In uscita (il 21 maggio) “Sulle strade dei valdesi” (con R. Carnovalini), edizione aggiornata del Glorioso Rimpatrio, che conduce nelle valli piemontesi, dove tra l’altro risiedi. Parlaci di questo libro e dei luoghi dove vivi
La nuova edizione è stata arricchita di un nuovo itinerario, oltre a quello del “Glorioso Rimpatrio” (il percorso del ritorno in val Pellice dall’esilio di Ginevra della spedizione valdese, nel 1689). Le tre tappe aggiunte riguardano invece l’antefatto: si cammina da Bobbio Pellice a Villanova Piemonte, seguendo il percorso della popolazione deportata nel 1686. Quasi tutti gli abitanti furono infatti imprigionati nelle varie fortezze sabaude, prima dell’esilio verso i paesi protestanti del Nord Europa. Nella nuova edizione raccontiamo così tutta la vicenda delle persecuzioni subite dai valdesi nel XVII secolo, e del loro riscatto avvenuto con il Glorioso Rimpatrio. Con la guida si va alla scoperta soprattutto delle valli piemontesi dove i valdesi conservano memoria della loro vicenda nei tanti musei, nei templi, nelle scuole di paese. Un viaggio nella cultura di una delle più antiche denominazioni cristiane, ma allo stesso tempo un cammino nella natura, nello spettacolare scenario delle Alpi.
Presente e futuro prossimo. Un pensiero personale, dal tuo angolo di mondo.
Il mio angolo di mondo è un posto davvero speciale. Vivo in Piemonte, non sulle Alpi, dove sono nata, ma da quasi vent’anni in Alta Langa, in provincia di Cuneo. Vedo all’orizzonte le Alpi Marittime e Liguri, sento il vento che viene dal mare, ho intorno a me prati, campi coltivati e boschi. E qui voglio continuare il mio personale esperimento di sostenibilità e vita in armonia con la terra, che ho raccontato nel mio librino “Vado a vivere in campagna.
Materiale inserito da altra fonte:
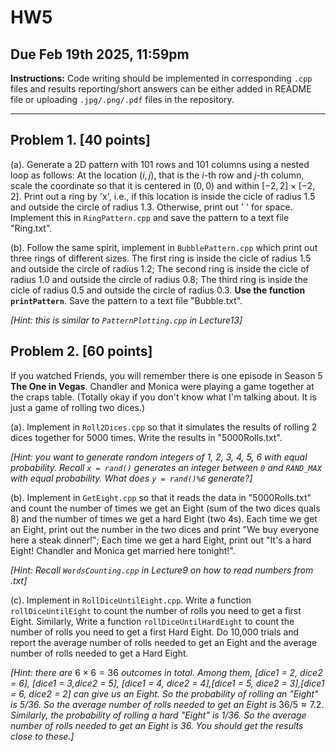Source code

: # HW5

## Due Feb 19th 2025, 11:59pm

**Instructions:** 
Code writing should be implemented in corresponding `.cpp` files and results reporting/short answers can be either added in README file or uploading `.jpg/.png/.pdf` files in the repository.

---------------------------------------------------------------------------------------------------------------------------------------

## Problem 1. [40 points]

(a). Generate a 2D pattern with 101 rows and 101 columns using a nested loop as follows: At the location $(i,j)$, that is the $i$-th row and $j$-th column, scale the coordinate so that it is centered in $(0,0)$ and within $[-2,2]\times[-2,2]$. Print out a ring by 'x', i.e., if this location is inside the cicle of radius 1.5 and outside the circle of radius 1.3. Otherwise, print out ' ' for space. Implement this in `RingPattern.cpp` and save the pattern to a text file "Ring.txt".

(b). Follow the same spirit, implement in `BubblePattern.cpp` which print out three rings of different sizes. The first ring is inside the cicle of radius 1.5 and outside the circle of radius 1.2; The second ring is inside the cicle of radius 1.0 and outside the circle of radius 0.8; The third ring is inside the cicle of radius 0.5 and outside the circle of radius 0.3. **Use the function `printPattern`**. Save the pattern to a text file "Bubble.txt".

*[Hint: this is similar to `PatternPlotting.cpp` in Lecture13]*

## Problem 2. [60 points]

If you watched Friends, you will remember there is one episode in Season 5 **The One in Vegas**. Chandler and Monica were playing a game together at the craps table. (Totally okay if you don't know what I'm talking about. It is just a game of rolling two dices.)

(a). Implement in `Roll2Dices.cpp` so that it simulates the results of rolling 2 dices together for 5000 times. Write the results in "5000Rolls.txt".

*[Hint: you want to generate random integers of 1, 2, 3, 4, 5, 6 with equal probability. Recall `x = rand()` generates an integer between `0` and `RAND_MAX` with equal probability. What does `y = rand()%6` generate?]*


(b). Implement in `GetEight.cpp` so that it reads the data in "5000Rolls.txt" and count the number of times we get an Eight (sum of the two dices quals 8) and the number of times we get a hard Eight (two 4s). Each time we get an Eight, print out the number in the two dices and print "We buy everyone here a steak dinner!"; Each time we get a hard Eight, print out "It's a hard Eight! Chandler and Monica get married here tonight!".

*[Hint: Recall `WordsCounting.cpp` in Lecture9 on how to read numbers from .txt]*


(c). Implement in `RollDiceUntilEight.cpp`. Write a function   `rollDiceUntilEight` to count the number of rolls you need to get a first Eight. Similarly, Write a function   `rollDiceUntilHardEight` to count the number of rolls you need to get a first Hard Eight. Do 10,000 trials and report the average number of rolls needed to get an Eight and the average number of rolls needed to get a Hard Eight.

*[Hint: there are* $6 \times 6 = 36$ *outcomes in total. Among them, [dice1 = 2, dice2 = 6], [dice1 = 3,dice2 = 5], [dice1 = 4, dice2 = 4],[dice1 = 5, dice2 = 3],[dice1 = 6, dice2 = 2] can give us an Eight. So the probability of rolling an "Eight" is 5/36. So the average number of rolls needed to get an Eight is* $36/5\approx 7.2$. *Similarly,  the probability of rolling a hard "Eight" is 1/36. So the average number of rolls needed to get an Eight is 36. You should get the results close to these.]*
Dieci regole per passare dal sogno alla realtà” (Terre di Mezzo, 2011).
La mia casa è una cascina antica, che sto in parte ristrutturando. Qui ho allevato capre per molti anni, oche, galline e asini, tanti gatti. L’evoluzione per il futuro più prossimo è quello di allestire la ricettività, dedicata agli amanti dell’aria aperta e del cammino. E su questo progetto ci siamo quasi: sarò operativa – quarantene permettendo – dai mesi estivi. La cascina ha anche molta terra: dallo scorso anno l’azienda agricola è nelle mani di un trentenne che ha messo in campo idee ed energie che io non potevo avere. Continuerò quella che è ormai la mia movimentata vita, fatta di partenze, lontananze, nostalgie e ritorni al porto sicuro di casa. Un alternarsi di sedentarietà e scrittura, interminabili viaggi su treni notturni, passi in salita con zaini più o meno pesanti. No, davvero, tempo per annoiarmi, non ne ho.